NB Politicus

Council Committee To Hear Move To Weaken Anti-Blight Ordinance, Proposal To Increase Senior Tax Relief

Posted in blight, city government by nbpoliticus on July 2, 2014
CITY HALL WATCH

CITY HALL WATCH

By John McNamara

Housing and taxes are usually topics as hot as this week’s weather and both are on the agenda of the Common Council’s Committee on Administration, Finance and  Law at 7 p.m. today at a City Hall public hearing and meeting.

Four Republican aldermen have proposed changes to the city’s anti-blight ordinance that would reduce fines and penalties that can be imposed on absentee landlords for neglecting or walking away from multi-unit housing.  Revisions would also amend some definitions of what constitutes “blighting conditions” but leaves most of them intact.

At issue is how tough the city will be on absentee owners responsible for blight.  The current ordinance states that blighted properties will be subject a fine of $250 per blighted condition per day after a 30-day grace period. The fine will double if not paid within 10 days of issuance. The proposal advanced by Ald. Willie Pabon, Don Naples, Jamie Giantonio and Lou Salvio would lower the penalties:

When the owner of the property has been found in violation of this article, a blight enforcement official shall issue a ticket for such violation, which ticket shall provide for a fine of ninety dollars ($90.00) per violation payable to the City of New Britain. If any such fine is not paid within fifteen (15) days, a penalty in an amount equal to three (3) times the fine shall immediately become due and payable in addition to the original fine.

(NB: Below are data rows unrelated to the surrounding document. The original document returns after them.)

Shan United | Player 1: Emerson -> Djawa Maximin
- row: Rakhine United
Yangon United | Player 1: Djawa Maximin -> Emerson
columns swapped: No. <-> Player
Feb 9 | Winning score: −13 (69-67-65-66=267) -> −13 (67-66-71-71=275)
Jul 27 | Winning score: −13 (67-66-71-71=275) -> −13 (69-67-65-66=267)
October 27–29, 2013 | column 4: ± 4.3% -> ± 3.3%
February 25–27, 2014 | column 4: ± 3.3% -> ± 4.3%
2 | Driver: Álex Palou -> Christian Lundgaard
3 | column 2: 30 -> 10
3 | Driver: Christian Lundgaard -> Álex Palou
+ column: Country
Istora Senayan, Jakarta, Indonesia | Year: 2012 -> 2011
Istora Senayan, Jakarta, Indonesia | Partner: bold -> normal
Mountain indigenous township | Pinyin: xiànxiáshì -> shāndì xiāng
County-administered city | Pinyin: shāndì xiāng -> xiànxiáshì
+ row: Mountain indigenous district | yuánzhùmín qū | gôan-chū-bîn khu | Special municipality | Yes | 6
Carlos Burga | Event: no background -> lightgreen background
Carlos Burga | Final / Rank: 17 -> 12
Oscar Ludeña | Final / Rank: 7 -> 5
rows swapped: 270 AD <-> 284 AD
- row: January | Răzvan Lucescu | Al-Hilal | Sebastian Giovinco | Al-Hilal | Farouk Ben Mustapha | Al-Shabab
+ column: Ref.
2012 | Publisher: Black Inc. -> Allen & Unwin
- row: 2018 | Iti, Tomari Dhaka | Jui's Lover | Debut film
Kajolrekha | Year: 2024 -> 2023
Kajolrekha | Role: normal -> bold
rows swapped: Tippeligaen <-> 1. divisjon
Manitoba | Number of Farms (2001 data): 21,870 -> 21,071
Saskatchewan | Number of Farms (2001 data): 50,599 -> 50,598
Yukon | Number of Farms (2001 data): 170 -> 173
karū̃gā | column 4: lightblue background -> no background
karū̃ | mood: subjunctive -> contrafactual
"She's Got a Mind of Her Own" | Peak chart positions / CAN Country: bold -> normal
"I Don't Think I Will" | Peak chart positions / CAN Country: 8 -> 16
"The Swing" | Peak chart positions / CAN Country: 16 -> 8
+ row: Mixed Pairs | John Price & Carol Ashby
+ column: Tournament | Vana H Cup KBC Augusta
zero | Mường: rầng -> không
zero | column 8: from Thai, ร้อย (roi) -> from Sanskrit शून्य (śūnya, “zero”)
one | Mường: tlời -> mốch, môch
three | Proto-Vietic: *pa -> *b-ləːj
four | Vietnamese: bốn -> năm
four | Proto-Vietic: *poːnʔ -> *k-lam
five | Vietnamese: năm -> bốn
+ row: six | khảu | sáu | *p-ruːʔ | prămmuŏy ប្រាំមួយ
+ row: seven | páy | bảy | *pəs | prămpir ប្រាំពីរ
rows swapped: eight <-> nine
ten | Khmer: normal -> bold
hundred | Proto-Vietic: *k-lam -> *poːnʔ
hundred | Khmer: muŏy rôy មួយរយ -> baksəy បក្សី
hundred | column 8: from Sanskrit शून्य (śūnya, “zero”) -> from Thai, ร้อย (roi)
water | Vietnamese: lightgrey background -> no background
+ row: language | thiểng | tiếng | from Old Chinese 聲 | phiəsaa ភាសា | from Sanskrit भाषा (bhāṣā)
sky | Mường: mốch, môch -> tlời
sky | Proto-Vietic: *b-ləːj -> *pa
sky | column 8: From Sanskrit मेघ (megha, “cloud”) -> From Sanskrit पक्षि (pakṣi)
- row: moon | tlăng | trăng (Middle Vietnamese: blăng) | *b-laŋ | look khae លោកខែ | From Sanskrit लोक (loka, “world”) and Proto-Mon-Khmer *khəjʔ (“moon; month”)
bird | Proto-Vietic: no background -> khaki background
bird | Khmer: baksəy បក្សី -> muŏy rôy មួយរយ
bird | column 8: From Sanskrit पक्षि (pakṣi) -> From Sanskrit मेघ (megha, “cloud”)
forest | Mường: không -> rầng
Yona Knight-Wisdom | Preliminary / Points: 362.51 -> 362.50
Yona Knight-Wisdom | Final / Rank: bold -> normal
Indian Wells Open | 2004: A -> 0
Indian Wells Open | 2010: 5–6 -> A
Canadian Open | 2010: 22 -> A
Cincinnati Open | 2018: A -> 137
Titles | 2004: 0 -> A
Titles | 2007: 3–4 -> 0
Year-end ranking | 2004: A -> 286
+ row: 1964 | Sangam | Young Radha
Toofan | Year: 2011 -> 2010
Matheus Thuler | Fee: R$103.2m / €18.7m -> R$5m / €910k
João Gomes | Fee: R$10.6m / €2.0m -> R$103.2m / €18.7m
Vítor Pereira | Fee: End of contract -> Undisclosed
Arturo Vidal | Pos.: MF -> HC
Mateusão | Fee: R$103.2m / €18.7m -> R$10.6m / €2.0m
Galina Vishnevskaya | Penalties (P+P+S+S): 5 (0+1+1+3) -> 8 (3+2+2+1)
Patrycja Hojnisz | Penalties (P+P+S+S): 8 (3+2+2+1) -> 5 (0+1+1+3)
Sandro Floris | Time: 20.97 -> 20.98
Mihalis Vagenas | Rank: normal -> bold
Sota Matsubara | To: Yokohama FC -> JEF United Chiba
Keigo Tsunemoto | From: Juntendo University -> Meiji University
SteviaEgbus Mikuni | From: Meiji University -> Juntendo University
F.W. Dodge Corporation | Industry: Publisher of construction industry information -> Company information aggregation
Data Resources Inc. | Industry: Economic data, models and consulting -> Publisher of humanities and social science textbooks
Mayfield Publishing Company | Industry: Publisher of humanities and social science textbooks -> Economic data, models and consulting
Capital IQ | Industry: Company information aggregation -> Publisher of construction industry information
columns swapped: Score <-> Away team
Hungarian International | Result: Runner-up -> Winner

No matter how you do the math the $90 fine even when it triples weakens anti-blight enforcement and takes  an important economic tool away from the city to crack down on blight.. Fair housing advocates sends the wrong signal to the bad actors in the city’s rental housing market and  worry that  the Stewart Administration is pushing the change as a sop to out of town landlords for their financial and campaign support in the 2013 election.

Expanding Senior Property Tax Credits

On property taxes, Common Council President Michael Trueworthy is asking the Council Committee chaired by Ald. David DeFronzo to consider expanding senior property tax credits beyond the levels now allowed by the state-mandated program.  The Council extended income levels for senior and disabled residents several years ago without increasing costs in the overall municipal budget.  That legislation, however, was vetoed by the former Stewart administration.

The senior tax relief measure may take on more significance with the adoption of the municipal budget that raised the property tax rate by 11% this year, cut services and raised fees to deal with a structural budget deficit.

 

 

 

 

 

 

Who’s Selling The City’s Water Supply Now? This Time It’s For Real

Posted in selling municipal assets, water resources by nbpoliticus on July 1, 2014

One of the more effective hits on former Mayor  O’Brien’s  2013 campaign was unfounded assertions that he was cutting a deal with the Metropolitan District Commission (MDC) to sell the city’s water department — the city’s most coveted natural resource.

None other than ex-Congresswoman turned lobbyist Nancy Johnson was trotted out by the Republican campaign to falsely and deliberately spread the rumor that Mayor O’Brien was getting rid of water assets to the tune of $80 million: a big lie that had its origins in former Mayor Tim Stewart’s talks with the Metropolitan District Commission (MDC) about the city’s regional water assets.

Now comes a plan from the second Stewart administration to sell off a piece of the city’s water resources in Southington in exchange for a cool $ 1.2 million from that town’s government.  Southington now pays New Britain a $106,000 annual lease for the water rights.

Mayor Stewart, quoted in her weekly newsletter, assures us that our neighboring town wants the Patton Brook Well for its water plan and that continuing the lease is not an option for either town.

According to the Mayor’s office,  Southington offered to buy the Patton Brook parcel for $200,000. Miraculously, Erin Stewart claims she negotiated a sale for $1 million more, adding one-time revenue to the city.  The Stewart administration insists that the city is not selling any more water reserves at this time.


Reservoir near New Britain and Southington line (www.lenard-eng.com) 

But the devil may be in the details here. And it will be up to a public hearing and the Common Council to get these details and more answers that weren’t provided in the Mayor’s braggadocio about her negotiating skills.

Will that $1.2 million sale price obligate New Britain to do infrastructure work on the city’s dime before the sale goes through?  If that is the case the city’s return on a sell off of one of its natural assets may not even be close to  $1 million. And lost forever is the $106,000 annual income from the longstanding lease with Southington.  


There are also questions as to why the sale income would go into city’s general fund instead of the water enterprise department fund as would be customary in transactions involving the water department.  The Board of Water Commissioners reportedly approved the deal but with only three members present and one of those Stewart-appointed members abstaining.


No one questions that the city — its structural deficits acknowledged by the current and past mayor — could use revenue over what property taxes and state aid provide.  But the selling of public land and natural resources for short term gain is a risky proposition that may cost the city more in the long run.

The public needs to  know a lot more about this sales contract before it is approved by the Council and signed by the administration.